El decreto establece que las Fuerzas Armadas participarán en “operaciones en Defensa de los intereses vitales de la Nación”. ¿Tenemos que recordar el momento de nuestra historia donde la frase “intereses vitales” gozó de extrema popularidad en los ámbitos castrenses? ¿Cómo establecemos, a partir de ahora, el límite entre lo que puede y no puede hacer el Estado con las Fuerzas Armadas?
El decreto también habilita al Ministerio de Defensa a incorporar en sus previsiones estratégicas, la organización, el equipamiento, la doctrina y el adiestramiento de las Fuerzas Armadas a la integración operativa con las fuerzas de seguridad, en teoría de acuerdo a la previsto por la Ley de Seguridad Interior. Sin embargo sutil pero directamente contradice y modifica profundamente lo que establece esta ley. Recordemos el párrafo ya citado: la participación excepcional de las fuerzas armadas en seguridad, debía atenerse al criterio de que “la misma no incidirá en la doctrina, organización, equipamiento y capacitación de las Fuerzas Armadas”.
Finalmente, el decreto establece que “El Sistema de Defensa Nacional ejercerá la custodia de los objetivos estratégicos”, incluyendo a Gendarmería y Prefectura dentro de ese sistema, reforzando así la integración operativa entre fuerzas que, hasta hoy, operaban en ámbitos funcionalmente diferenciados. Asumiendo que las Fuerzas Armadas custodiarán nuestros recursos naturales, las fuentes de energía, centrales nucleares y represas hidroeléctricas, entre otros espacios: ¿Qué podemos esperar ante una huelga, por caso, de los y las trabajadores de Atucha o Invap? ¿Qué va a suceder si en una manifestación se ocupa un predio considerado como “objetivo estratégico”?

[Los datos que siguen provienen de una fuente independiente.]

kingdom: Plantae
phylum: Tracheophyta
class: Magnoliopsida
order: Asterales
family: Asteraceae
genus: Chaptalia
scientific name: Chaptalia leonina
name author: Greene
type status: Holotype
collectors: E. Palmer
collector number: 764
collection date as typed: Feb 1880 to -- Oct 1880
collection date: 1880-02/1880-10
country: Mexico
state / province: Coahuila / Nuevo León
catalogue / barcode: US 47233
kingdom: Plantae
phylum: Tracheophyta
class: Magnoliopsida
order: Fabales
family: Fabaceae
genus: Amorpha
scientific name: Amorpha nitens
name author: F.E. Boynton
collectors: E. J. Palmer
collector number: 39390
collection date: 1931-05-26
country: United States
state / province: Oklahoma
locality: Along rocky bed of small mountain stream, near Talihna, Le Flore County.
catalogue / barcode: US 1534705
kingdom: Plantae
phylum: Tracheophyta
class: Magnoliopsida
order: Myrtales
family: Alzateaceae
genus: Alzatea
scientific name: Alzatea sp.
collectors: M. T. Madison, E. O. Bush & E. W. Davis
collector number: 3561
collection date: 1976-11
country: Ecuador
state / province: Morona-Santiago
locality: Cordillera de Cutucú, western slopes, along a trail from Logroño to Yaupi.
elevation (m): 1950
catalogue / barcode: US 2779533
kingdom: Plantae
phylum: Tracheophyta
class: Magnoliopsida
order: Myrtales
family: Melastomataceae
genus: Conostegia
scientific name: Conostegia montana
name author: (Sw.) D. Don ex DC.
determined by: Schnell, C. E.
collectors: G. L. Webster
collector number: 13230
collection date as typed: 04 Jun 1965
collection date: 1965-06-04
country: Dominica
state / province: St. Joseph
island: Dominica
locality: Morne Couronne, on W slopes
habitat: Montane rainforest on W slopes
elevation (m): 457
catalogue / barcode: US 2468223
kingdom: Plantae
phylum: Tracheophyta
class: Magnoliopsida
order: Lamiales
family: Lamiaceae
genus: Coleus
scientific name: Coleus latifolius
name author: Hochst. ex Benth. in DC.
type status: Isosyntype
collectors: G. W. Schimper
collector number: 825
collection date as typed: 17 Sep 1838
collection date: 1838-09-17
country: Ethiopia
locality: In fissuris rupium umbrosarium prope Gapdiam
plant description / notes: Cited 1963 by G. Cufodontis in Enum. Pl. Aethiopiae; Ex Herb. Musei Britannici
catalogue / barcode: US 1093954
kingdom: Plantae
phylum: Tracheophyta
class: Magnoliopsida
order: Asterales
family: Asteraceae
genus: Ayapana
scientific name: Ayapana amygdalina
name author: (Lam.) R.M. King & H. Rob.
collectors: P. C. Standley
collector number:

En definitiva, la inconsulta modificación de las funciones y roles de las Fuerzas Armadas y la habilitación de su empleo para tareas de seguridad interior dinamita los acuerdos fundantes de nuestra democracia. Abre nuevamente una puerta que creíamos cerrada para siempre. Quizás convenga recordar, para finalizar nuestro análisis, otro célebre refrán: “quien se fía de un lobo, entre sus dientes muere”.